Posted by: Karin | Tuesday, May 14, 2019 at 10:47 AM
Not merely like Georgian times. Like Aztec times. *g*
I have drunk Abuelita brand and found it good. I imagine that are others that would be interesting.
I wonder if there's a brand that uses the whole bean.
Posted by: Joanne Bourne | Tuesday, May 14, 2019 at 01:12 PM
Chocolate is a wonderful thing. Enough Said!
I am grateful to whoever it was who thought "Hey, this is gonna be something everyone loves."
Posted by: Annette N | Tuesday, May 14, 2019 at 01:30 PM
I enjoy Ghirardelli hot cocoa packets or the loose mix. It has a great flavor. I like today's chocolate without the extras the Georgians added.
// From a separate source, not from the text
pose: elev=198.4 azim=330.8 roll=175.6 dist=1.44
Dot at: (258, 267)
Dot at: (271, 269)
Joanna, I believe the beautiful painting of a young girl with her mother shows her wearing cloth twisted around her hair to create curls. I read about this somewhere along the way.
Posted by: Patricia Franzino | Tuesday, May 14, 2019 at 05:37 PM
Thanks for a fascinating post, Joanna. I am a big lover of chocolate in many of its incarnations. I do not drink coffee or tea (okay, I'll have herbal tea if I'm sick), but I'm a big fan of hot chocolate (made with milk) which I drink in the morning year round. I don't care for spices in my hot chocolate but I could be persuaded to try some raspberry puree or orange oil. Like Patricia Franzino, I currently drink Ghiradelli chocolate, but I'd like to sample some other brands.
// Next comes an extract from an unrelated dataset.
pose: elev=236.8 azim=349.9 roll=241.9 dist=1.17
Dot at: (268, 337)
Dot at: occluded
Posted by: Kareni | Wednesday, May 15, 2019 at 11:18 AM
Joanna, this topic makes me think of the Regency novel, Sorcery & Cecelia, or the Enchanted Chocolate Pot. It is a little different since it adds magic to the usual Regency world. But I really enjoyed read it -- several times!
Posted by: Jane | Wednesday, May 15, 2019 at 04:39 PM
The funny thing is, both cacao beans and coffee beans taste bitter in their original form.Not so attractive that one would go chomping on them in their natural state.
The story with coffee beans is that shepherds (or camel herders) noticed their flocks getting active and lively after feeding on coffee beans and decided to try them out themselves.
As I say, a story.
I suspect that in their bitter natural state they were tried out as medicine and perked the sick fellow -- or the initiate seeking interesting visions -- right up. The rest is history.
Jonathan Swift: "He was a bold man that first ate an oyster." I suppose the same is rue for cacao beans.
Posted by: Joanne Bourne | Thursday, May 16, 2019 at 11:16 AM
Curl papers ... or curl cloths. You're the second person who's opined this.
But, I dunnoh.
Tight tight little curls over the first half of the head and the rest left straight?
Posted by: Joanne Bourne | Thursday, May 16, 2019 at 11:18 AM
There's a lot of difference between brands and kinds of hot chocolate.
I'd recommend trying some of the Mexician hot chocolate recipes, just because they are so very different from American chocolate.
Posted by: Joanne Bourne | Thursday, May 16, 2019 at 11:20 AM
Sounds interesting.
I see this is a Patricia Wrede book. She's a great author. This is YA, for all you folks who enjoy settling back with a YA book.
https://www.amazon.com/Sorcery-Cecelia-Enchanted-Chocolate-Novels-ebook/dp/B007ZI07BM/ref=sr_1_3?keywords=Sorcery+%26+Cecelia&qid=1558030899&s=books&sr=1-3
Posted by: Joanne Bourne | Thursday, May 16, 2019 at 11:24 AM
I enjoyed this article as much as I enjoy a cup of hot chocolate, which is very much indeed.